A security incident is not a normal ticket. The requester pool is smaller, the assignee pool is smaller, and "the office manager just saw the phishing-investigation ticket pop up in the all-tickets view" is sometimes itself the incident. GLPI doesn't ship with a "classified" mode, but the existing entity, profile, category, and group features can be combined into something tight enough for ISO 27001 incident handling — provided you set it up before the first real incident, not during it.
Start with a private category
The biggest leak isn't an attacker — it's a curious agent browsing the queue. Open Setup > Dropdowns > ITIL categories and create a category for security incidents. On the category form, set Visible for tickets to Yes and add an explicit group of users in the Restricted to groups field. Only members of those groups will see the category in the dropdown when creating tickets, and only their tickets will surface for them in search.

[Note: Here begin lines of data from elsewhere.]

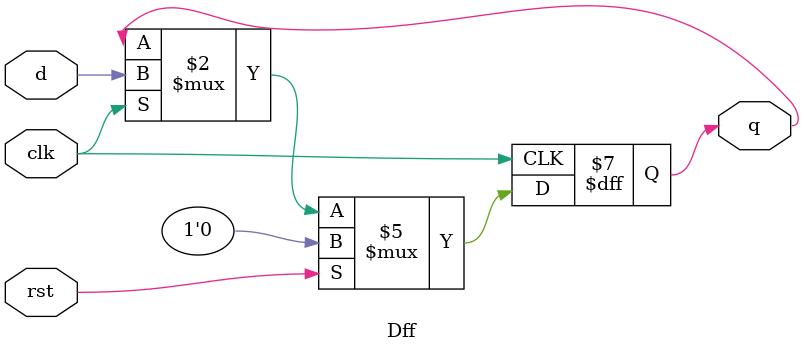
<source format=v>
module Dff(
    input clk,
    input rst,
    input d,
    output reg q
    );
    always @ (posedge clk)
     begin
        if(rst)
        q<=1'b0;
        else if(clk)
        q<=d;
     end      
    
endmodule

</source>
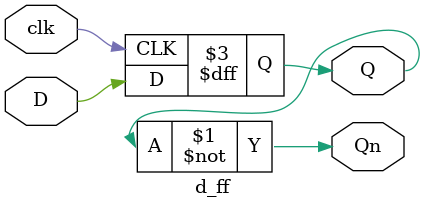
<source format=v>
`timescale 1ns / 1ps
module d_ff(
    input D,
    input clk,
    output reg Q,
    output Qn
);

assign Qn = ~Q;

always @(posedge clk)
    Q <= D;

endmodule

</source>
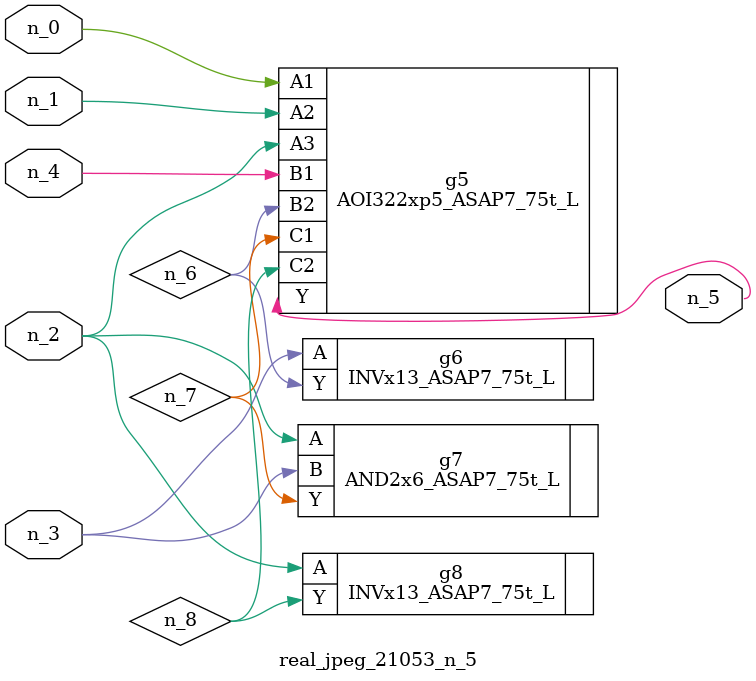
<source format=v>
module real_jpeg_21053_n_5 (n_4, n_0, n_1, n_2, n_3, n_5);

input n_4;
input n_0;
input n_1;
input n_2;
input n_3;

output n_5;

wire n_8;
wire n_6;
wire n_7;

AOI322xp5_ASAP7_75t_L g5 ( 
.A1(n_0),
.A2(n_1),
.A3(n_2),
.B1(n_4),
.B2(n_6),
.C1(n_7),
.C2(n_8),
.Y(n_5)
);

AND2x6_ASAP7_75t_L g7 ( 
.A(n_2),
.B(n_3),
.Y(n_7)
);

INVx13_ASAP7_75t_L g8 ( 
.A(n_2),
.Y(n_8)
);

INVx13_ASAP7_75t_L g6 ( 
.A(n_3),
.Y(n_6)
);


endmodule
</source>
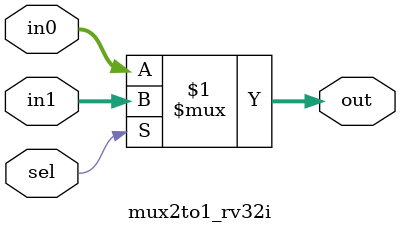
<source format=v>

module mux2to1_rv32i #(parameter WIDTH = 32) (
    input  wire [WIDTH-1:0] in0, // Input pertama
    input  wire [WIDTH-1:0] in1, // Input kedua
    input  wire sel,             // Sinyal seleksi (0 = in0, 1 = in1)
    output wire [WIDTH-1:0] out  // Output yang dipilih
);
    assign out = sel ? in1 : in0; // Logika multiplexer
endmodule

</source>
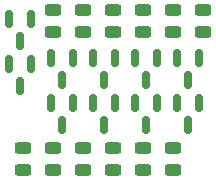
<source format=gbr>
%TF.GenerationSoftware,KiCad,Pcbnew,(6.0.2)*%
%TF.CreationDate,2023-02-28T22:47:18+08:00*%
%TF.ProjectId,OR_gate,4f525f67-6174-4652-9e6b-696361645f70,rev?*%
%TF.SameCoordinates,Original*%
%TF.FileFunction,Paste,Top*%
%TF.FilePolarity,Positive*%
%FSLAX46Y46*%
G04 Gerber Fmt 4.6, Leading zero omitted, Abs format (unit mm)*
G04 Created by KiCad (PCBNEW (6.0.2)) date 2023-02-28 22:47:18*
%MOMM*%
%LPD*%
G01*
G04 APERTURE LIST*
G04 Aperture macros list*
%AMRoundRect*
0 Rectangle with rounded corners*
0 $1 Rounding radius*
0 $2 $3 $4 $5 $6 $7 $8 $9 X,Y pos of 4 corners*
0 Add a 4 corners polygon primitive as box body*
4,1,4,$2,$3,$4,$5,$6,$7,$8,$9,$2,$3,0*
0 Add four circle primitives for the rounded corners*
1,1,$1+$1,$2,$3*
1,1,$1+$1,$4,$5*
1,1,$1+$1,$6,$7*
1,1,$1+$1,$8,$9*
0 Add four rect primitives between the rounded corners*
20,1,$1+$1,$2,$3,$4,$5,0*
20,1,$1+$1,$4,$5,$6,$7,0*
20,1,$1+$1,$6,$7,$8,$9,0*
20,1,$1+$1,$8,$9,$2,$3,0*%
G04 Aperture macros list end*
%ADD10RoundRect,0.150000X-0.150000X0.587500X-0.150000X-0.587500X0.150000X-0.587500X0.150000X0.587500X0*%
%ADD11RoundRect,0.243750X0.456250X-0.243750X0.456250X0.243750X-0.456250X0.243750X-0.456250X-0.243750X0*%
%ADD12RoundRect,0.243750X-0.456250X0.243750X-0.456250X-0.243750X0.456250X-0.243750X0.456250X0.243750X0*%
G04 APERTURE END LIST*
D10*
%TO.C,Q12*%
X73848000Y-53164500D03*
X71948000Y-53164500D03*
X72898000Y-55039500D03*
%TD*%
D11*
%TO.C,D7*%
X68580000Y-58849500D03*
X68580000Y-56974500D03*
%TD*%
%TO.C,D4*%
X76200000Y-58849500D03*
X76200000Y-56974500D03*
%TD*%
D12*
%TO.C,D6*%
X81280000Y-45290500D03*
X81280000Y-47165500D03*
%TD*%
D11*
%TO.C,D12*%
X73660000Y-58849500D03*
X73660000Y-56974500D03*
%TD*%
D12*
%TO.C,D11*%
X76200000Y-45290500D03*
X76200000Y-47165500D03*
%TD*%
%TO.C,D2*%
X78740000Y-45290500D03*
X78740000Y-47165500D03*
%TD*%
%TO.C,D9*%
X73660000Y-45290500D03*
X73660000Y-47165500D03*
%TD*%
D10*
%TO.C,Q7*%
X80960000Y-49354500D03*
X79060000Y-49354500D03*
X80010000Y-51229500D03*
%TD*%
D11*
%TO.C,D8*%
X78740000Y-58849500D03*
X78740000Y-56974500D03*
%TD*%
D10*
%TO.C,Q9*%
X70292000Y-49354500D03*
X68392000Y-49354500D03*
X69342000Y-51229500D03*
%TD*%
%TO.C,Q1*%
X66736000Y-46052500D03*
X64836000Y-46052500D03*
X65786000Y-47927500D03*
%TD*%
%TO.C,Q4*%
X77404000Y-53164500D03*
X75504000Y-53164500D03*
X76454000Y-55039500D03*
%TD*%
%TO.C,Q3*%
X77404000Y-49354500D03*
X75504000Y-49354500D03*
X76454000Y-51229500D03*
%TD*%
D12*
%TO.C,D5*%
X71120000Y-45290500D03*
X71120000Y-47165500D03*
%TD*%
D10*
%TO.C,Q2*%
X66736000Y-49862500D03*
X64836000Y-49862500D03*
X65786000Y-51737500D03*
%TD*%
%TO.C,Q10*%
X70292000Y-53164500D03*
X68392000Y-53164500D03*
X69342000Y-55039500D03*
%TD*%
D11*
%TO.C,D3*%
X66040000Y-58849500D03*
X66040000Y-56974500D03*
%TD*%
D10*
%TO.C,Q8*%
X80960000Y-53164500D03*
X79060000Y-53164500D03*
X80010000Y-55039500D03*
%TD*%
D11*
%TO.C,D10*%
X71120000Y-58849500D03*
X71120000Y-56974500D03*
%TD*%
D10*
%TO.C,Q11*%
X73848000Y-49354500D03*
X71948000Y-49354500D03*
X72898000Y-51229500D03*
%TD*%
D12*
%TO.C,D1*%
X68580000Y-45290500D03*
X68580000Y-47165500D03*
%TD*%
M02*

</source>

You can take this further with sub-categories (e.g. Security > Phishing, Security > Data leak, Security > Account compromise) — each can scope to a different security sub-team if your org separates the SOC from infrastructure security.
Restrict the assignee profile
Categories control what gets created. Profiles control who can read after the fact. Create a profile called Security analyst and set See all tickets to No. The default Technician profile usually has this set to Yes — meaning every technician can list every ticket, regardless of category. That's the wrong default for security work.
Assign the Security analyst profile to the people who should investigate. They will see only tickets where they are requester, assignee, or watcher. Combine this with a business rule that auto-assigns any ticket with the security category to the security group, and the chain is closed: security tickets exist only in security people's queues.
Hide the solution from the requester
By default, the requester reads the entire solution field when a ticket is closed. For a security investigation, that's usually not what you want — you don't email the user "we determined this came from the marketing intern's compromised account." GLPI lets you mark individual followups as private: the followup is visible inside the ticket to assignees and watchers but is not sent to the requester and not visible on the self-service portal.
Train the analysts: investigation notes go in private followups. The solution field, which the requester does see, contains the user-facing version ("Confirmed phishing attempt. Recommended action: change password, enable MFA"). Two parallel narratives in the same ticket — internal and external.
Mute the notification engine on these tickets
Default notifications include the ticket title and the description body in the email. If a category is sensitive ("Security > Account compromise involving CFO"), that title lands in plain text in a mailbox somewhere — including, often, an Outlook search index. Edit the notification template for security categories: send the email with only a ticket number and a link. The recipient logs into GLPI to see the rest. Less convenient, much safer.
Use entities for the truly sensitive cases
Categories and profiles handle 95% of confidentiality. For the last 5% — board-level investigations, internal HR-IT incidents, suspected insider activity — create a dedicated entity. A separate entity in GLPI is its own scope: own categories, own users, own knowledge base, own search index. A user in the parent entity doesn't see anything in the sensitive child entity unless explicitly profiled in. It's heavier to maintain than categories, but for the cases where the existence of the ticket is itself confidential, it's the only structure that holds.
Audit who saw what
GLPI logs every ticket view in the Historical tab on the ticket itself. After a sensitive incident, that's the trail an auditor will ask for: which user, at which timestamp, opened this ticket. It's not turned into a regulatory-grade report out of the box, but the data is there. Export it before closing, attach to the post-incident review.